Untungnya nggak perlu, karena tepat saat Mail hendak menyentuh ikon bergambar gagang telepon pada kontak Regina, dewa penyelamatnya datang.

Penghuni kamar sebelah Regina. Cewek juga, seumuran Regina. Tampak baru pulang kerja.

Ada bagusnya juga Ismail terlahir ramah dan secara alamiah akan bertegur sapa dengan orang-orang yang berpapasan dengannya di mana saja. Dan karena berpapasannya berkali-kali, sudah pasti Ismail mengenalinya.

"Boleh ikut masuk, nggak, Nez? Regina nggak jawab telepon gue, takut dia kenapa-napa. Tadi di kantor udah kelihatan nggak sehat." Ismail berusaha kelihatan memelas sekaligus tidak menyebalkan karena tahu rasanya direpoti orang yang nggak kenal-kenal banget.

Tetangga Regina yang bernama Inez itu menimbang sejenak. Kelihatan enggan. "Jujur, aku nggak mau terlibat masalah orang."

Ya sih, Mail paham.

Cukup lama bertetangga dengan Regina, nggak mungkin cuma Ismail satu-satunya tamu Regina yang Inez kenali. Nggak mungkin Inez nggak pernah ketemu suami Regina, dan hampir nggak mungkin Inez nggak mengetahui bahwa Ismail adalah selingkuhan.

Karena nggak ingin memaksa, Ismail kemudian mengangguk. "Seenggaknya boleh save nomor gue? Please kabarin kalau ngerasa ada yang nggak beres di kamar Regina."

Lagi-lagi Inez menunjukkan wajah enggan.

Nggak ada harapan.

Mail memutuskan akan menunggu sebentar lagi, barangkali Regina keluar mengambil pesanan delivery makan malam.

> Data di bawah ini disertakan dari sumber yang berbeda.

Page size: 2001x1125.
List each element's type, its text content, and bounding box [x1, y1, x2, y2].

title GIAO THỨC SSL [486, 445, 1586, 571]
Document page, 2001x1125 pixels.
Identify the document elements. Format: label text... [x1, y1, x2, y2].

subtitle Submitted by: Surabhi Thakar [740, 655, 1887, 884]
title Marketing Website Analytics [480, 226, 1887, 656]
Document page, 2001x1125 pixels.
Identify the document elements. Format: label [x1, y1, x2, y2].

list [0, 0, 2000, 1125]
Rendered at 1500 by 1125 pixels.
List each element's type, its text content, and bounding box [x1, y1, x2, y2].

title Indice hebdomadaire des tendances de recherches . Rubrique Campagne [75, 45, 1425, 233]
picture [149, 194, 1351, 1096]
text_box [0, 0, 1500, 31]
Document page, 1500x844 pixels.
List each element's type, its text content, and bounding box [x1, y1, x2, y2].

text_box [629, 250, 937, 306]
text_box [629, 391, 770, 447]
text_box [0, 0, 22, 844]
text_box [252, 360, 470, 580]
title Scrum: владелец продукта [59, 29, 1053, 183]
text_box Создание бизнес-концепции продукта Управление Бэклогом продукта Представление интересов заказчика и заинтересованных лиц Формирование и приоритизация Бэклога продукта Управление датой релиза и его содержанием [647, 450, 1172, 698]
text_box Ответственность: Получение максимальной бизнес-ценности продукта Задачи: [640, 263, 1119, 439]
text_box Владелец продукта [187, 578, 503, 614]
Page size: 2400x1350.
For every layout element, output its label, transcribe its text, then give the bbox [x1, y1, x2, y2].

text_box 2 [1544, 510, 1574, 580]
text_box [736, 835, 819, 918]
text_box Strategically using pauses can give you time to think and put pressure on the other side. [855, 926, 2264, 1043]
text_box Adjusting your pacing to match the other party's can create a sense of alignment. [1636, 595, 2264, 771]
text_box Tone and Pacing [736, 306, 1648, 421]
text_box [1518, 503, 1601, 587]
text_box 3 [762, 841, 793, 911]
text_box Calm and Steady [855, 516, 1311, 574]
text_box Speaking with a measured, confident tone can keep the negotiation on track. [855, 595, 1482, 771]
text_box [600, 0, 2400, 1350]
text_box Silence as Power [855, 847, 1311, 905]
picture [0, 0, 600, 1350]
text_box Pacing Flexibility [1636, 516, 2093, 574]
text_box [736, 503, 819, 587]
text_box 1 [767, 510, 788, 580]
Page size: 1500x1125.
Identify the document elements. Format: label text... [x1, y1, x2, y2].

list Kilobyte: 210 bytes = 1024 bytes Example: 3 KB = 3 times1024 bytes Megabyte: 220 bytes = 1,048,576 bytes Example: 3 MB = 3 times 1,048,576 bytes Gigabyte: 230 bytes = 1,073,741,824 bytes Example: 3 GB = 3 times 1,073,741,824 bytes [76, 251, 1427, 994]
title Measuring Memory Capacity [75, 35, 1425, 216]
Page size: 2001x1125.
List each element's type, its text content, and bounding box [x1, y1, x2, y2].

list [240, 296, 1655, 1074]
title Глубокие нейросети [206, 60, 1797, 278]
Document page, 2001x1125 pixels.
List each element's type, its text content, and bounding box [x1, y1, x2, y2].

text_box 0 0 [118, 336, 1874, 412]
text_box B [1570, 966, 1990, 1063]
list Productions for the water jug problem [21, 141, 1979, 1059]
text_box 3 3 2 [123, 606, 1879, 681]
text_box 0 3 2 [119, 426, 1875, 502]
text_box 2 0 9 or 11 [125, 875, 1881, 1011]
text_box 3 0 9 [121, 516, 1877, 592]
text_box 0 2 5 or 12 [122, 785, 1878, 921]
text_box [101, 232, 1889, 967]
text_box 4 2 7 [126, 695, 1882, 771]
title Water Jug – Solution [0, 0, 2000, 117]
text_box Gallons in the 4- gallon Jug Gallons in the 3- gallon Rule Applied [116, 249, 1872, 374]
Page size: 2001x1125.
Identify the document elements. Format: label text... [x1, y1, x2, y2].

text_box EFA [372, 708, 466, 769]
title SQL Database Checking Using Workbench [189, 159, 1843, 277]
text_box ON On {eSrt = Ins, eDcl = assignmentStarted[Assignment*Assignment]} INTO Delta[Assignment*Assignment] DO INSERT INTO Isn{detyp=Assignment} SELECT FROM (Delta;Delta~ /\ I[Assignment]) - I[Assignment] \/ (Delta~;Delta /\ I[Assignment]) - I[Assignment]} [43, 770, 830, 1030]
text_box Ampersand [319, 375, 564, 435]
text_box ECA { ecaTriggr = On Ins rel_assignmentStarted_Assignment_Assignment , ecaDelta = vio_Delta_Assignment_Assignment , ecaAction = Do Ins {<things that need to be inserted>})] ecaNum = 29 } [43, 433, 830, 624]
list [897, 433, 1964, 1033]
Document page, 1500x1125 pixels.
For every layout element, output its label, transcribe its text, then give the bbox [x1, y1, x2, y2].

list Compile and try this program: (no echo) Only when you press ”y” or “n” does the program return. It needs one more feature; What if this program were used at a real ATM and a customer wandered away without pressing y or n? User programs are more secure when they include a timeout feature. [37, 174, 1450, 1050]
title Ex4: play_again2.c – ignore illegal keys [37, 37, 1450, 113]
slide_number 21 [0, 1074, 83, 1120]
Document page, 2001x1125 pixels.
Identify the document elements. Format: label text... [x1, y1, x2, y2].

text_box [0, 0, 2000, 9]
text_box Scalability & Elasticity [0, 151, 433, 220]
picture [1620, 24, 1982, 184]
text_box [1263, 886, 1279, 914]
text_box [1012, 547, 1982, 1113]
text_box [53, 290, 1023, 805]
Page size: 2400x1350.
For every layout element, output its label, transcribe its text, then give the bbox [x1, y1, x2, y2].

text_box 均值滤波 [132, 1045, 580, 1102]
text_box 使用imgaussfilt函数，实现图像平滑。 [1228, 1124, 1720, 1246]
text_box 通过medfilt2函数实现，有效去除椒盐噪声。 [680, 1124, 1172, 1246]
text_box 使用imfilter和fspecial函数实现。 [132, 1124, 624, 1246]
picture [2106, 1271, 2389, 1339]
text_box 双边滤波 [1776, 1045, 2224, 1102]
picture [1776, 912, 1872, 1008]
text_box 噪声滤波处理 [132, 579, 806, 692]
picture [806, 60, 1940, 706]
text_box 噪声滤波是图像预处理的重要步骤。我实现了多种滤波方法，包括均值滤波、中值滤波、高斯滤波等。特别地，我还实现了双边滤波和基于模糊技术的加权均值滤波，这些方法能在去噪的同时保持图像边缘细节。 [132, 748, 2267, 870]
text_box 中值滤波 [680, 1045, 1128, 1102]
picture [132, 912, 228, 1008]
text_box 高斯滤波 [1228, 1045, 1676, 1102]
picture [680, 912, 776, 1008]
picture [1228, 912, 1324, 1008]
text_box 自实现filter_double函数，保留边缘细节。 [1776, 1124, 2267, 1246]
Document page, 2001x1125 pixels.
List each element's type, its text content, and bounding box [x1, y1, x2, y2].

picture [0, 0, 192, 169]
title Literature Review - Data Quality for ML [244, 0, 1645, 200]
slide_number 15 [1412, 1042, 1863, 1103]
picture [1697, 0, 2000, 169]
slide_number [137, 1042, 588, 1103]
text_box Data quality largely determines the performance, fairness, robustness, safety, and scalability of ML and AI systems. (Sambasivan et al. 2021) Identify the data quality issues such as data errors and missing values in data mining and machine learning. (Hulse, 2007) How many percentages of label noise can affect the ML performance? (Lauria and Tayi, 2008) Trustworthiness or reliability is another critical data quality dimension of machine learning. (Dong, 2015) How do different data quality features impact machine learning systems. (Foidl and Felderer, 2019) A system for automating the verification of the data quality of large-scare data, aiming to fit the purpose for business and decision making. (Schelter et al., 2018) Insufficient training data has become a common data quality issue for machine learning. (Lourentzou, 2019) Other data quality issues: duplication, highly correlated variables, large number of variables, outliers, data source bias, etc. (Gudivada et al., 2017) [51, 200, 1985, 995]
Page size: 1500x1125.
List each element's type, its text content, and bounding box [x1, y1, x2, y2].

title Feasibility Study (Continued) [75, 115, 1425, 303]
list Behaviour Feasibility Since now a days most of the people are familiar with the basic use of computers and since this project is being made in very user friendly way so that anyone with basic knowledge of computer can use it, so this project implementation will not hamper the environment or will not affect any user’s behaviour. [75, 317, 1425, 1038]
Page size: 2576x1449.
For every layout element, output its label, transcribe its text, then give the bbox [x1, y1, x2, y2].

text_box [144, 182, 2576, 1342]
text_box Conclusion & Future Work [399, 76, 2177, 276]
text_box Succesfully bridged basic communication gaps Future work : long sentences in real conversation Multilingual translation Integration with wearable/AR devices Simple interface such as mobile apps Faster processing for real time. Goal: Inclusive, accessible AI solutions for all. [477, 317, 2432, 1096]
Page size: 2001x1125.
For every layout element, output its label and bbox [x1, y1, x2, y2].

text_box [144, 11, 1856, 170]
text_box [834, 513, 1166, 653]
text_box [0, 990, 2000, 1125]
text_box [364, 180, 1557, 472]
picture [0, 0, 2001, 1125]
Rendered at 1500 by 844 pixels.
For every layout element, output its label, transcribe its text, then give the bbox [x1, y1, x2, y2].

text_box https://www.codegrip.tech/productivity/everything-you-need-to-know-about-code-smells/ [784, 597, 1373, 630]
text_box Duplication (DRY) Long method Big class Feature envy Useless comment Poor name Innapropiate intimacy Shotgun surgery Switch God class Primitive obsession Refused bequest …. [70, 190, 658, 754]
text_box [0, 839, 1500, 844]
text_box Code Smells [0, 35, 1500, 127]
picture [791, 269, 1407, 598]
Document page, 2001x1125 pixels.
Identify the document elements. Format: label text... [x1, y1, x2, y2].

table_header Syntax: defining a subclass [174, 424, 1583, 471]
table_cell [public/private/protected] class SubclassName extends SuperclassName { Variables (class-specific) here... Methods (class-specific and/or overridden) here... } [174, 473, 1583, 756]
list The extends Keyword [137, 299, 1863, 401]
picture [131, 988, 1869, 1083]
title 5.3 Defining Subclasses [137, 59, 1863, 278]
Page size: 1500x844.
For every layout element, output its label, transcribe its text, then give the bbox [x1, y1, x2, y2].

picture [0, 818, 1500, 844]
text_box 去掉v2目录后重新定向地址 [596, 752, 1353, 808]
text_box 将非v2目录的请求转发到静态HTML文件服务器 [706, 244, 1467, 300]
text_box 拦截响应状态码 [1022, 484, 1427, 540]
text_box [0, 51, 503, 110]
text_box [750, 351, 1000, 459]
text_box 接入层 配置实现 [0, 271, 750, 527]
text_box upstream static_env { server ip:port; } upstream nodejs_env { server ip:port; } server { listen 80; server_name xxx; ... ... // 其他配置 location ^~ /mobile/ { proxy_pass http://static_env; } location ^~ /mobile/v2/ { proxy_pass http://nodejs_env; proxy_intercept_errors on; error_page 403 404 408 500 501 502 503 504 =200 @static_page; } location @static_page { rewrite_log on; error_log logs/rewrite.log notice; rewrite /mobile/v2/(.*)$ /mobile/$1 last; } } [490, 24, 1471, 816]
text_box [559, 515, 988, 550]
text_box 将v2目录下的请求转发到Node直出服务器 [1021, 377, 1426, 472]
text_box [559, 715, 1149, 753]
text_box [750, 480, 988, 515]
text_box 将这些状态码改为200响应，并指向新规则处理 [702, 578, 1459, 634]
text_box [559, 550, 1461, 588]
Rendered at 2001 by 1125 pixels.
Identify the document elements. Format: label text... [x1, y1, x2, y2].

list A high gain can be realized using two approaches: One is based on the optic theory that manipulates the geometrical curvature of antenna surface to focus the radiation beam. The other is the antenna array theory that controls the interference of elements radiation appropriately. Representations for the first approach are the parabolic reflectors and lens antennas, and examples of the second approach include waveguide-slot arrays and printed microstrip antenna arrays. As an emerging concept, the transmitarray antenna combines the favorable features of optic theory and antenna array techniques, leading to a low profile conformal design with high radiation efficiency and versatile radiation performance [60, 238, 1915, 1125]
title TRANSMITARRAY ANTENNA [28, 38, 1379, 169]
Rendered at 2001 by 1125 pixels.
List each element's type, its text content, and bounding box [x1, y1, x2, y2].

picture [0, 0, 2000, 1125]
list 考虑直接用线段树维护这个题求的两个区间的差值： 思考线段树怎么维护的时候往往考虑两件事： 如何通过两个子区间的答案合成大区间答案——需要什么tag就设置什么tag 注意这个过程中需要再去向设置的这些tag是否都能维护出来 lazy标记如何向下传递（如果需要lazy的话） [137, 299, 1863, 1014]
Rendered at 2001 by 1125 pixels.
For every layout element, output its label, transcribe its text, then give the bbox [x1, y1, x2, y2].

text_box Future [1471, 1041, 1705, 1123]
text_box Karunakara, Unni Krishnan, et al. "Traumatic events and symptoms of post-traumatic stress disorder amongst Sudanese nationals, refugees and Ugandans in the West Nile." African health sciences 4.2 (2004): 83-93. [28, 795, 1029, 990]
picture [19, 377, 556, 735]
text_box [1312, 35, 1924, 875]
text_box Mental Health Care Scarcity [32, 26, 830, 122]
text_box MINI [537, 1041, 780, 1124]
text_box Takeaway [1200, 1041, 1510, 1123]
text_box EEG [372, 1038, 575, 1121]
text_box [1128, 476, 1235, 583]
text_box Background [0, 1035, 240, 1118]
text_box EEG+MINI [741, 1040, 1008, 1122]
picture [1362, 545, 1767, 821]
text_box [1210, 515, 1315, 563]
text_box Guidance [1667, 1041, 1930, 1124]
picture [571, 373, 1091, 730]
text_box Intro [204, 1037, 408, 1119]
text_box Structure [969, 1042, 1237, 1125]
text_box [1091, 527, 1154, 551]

"Masuk aja, deh. Tapi jangan bilang kalau aku yang bawa kamu masuk." Di luar dugaan, tetangga Regina itu mendadak berubah pikiran. "Tapi kamu masuk duluan. Pastiin nggak belok ke mana-mana. Aku nyusul semenit lagi."

"Thank you, thank you." Ismail segera masuk sebelum penolongnya itu kembali bimbang, segera berjalan cepat ke ujung belakang area parkir, menuju tangga yang mengarah ke kamar Regina di lantai dua.

Kalau ditanya seberapa gugup dan takutnya Mail saat ini ... jawabannya lebih takut ketimbang saat pertama kali dipanggil ke ruang BK saat SMP.

Semua pikiran buruk berkecamuk di kepala.

Bagaimana kalau—seperti kata Gusti—Regina sedang tidak sendirian di kamarnya?

Meski nggak bermaksud tidak bertanggung jawab, tetap saja Mail ngeri akan mendapat bogem mentah lagi.

Di kondisi tubuh sehat saja dia sudah pasti kalah fisik, apalagi saat dia cuma tulang dibungkus kulit begini? Agaknya satu tempeleng saja bisa menumbangkannya.

Bagaimana juga kalau bukannya digebukin sampai mampus, tapi malah diseret ke kantor polisi? Bagaimana kalau Bapaknya di rumah sampai tahu dan dia tidak bisa lanjut kuliah di Depok? Masa depannya suram sekali.

Tapi Mail juga nggak mungkin tutup mata pada kondisi Regina.

Bagaimana kalau yang dia khawatirkan benar terjadi? Nggak mungkin Mail membiarkan Regina menghadapi semuanya sendirian.

Ya Tuhan ... Ismail yang berlumuran dosa ini masih boleh minta pertolongan nggak, sih?

Ya, ya, ya. Kemarin dia mikir apa aja pas berbuat maksiat? Giliran udah runyam, baru merengek-rengek.

Tiba di pangkal tangga, Ismail menarik napas panjang beberapa kali, berusaha tidak nervous. Dia lalu berbelok ke lorong pendek yang hanya berisi tiga kamar.

Kamar Regina di pintu pertama.

Shit. Kenapa tadi Ismail nggak tanya ke Inez, apakah ada orang lain atau tidak di kamar Regina beberapa hari ini? Paling nggak, dia bisa mempersiapkan mental lebih kalau memang harus ketemu Ibra.

Tiba di depan pintu kayu cokelat berukir khas Bali, Mail mengulurkan tangan untuk mengetuk pelan.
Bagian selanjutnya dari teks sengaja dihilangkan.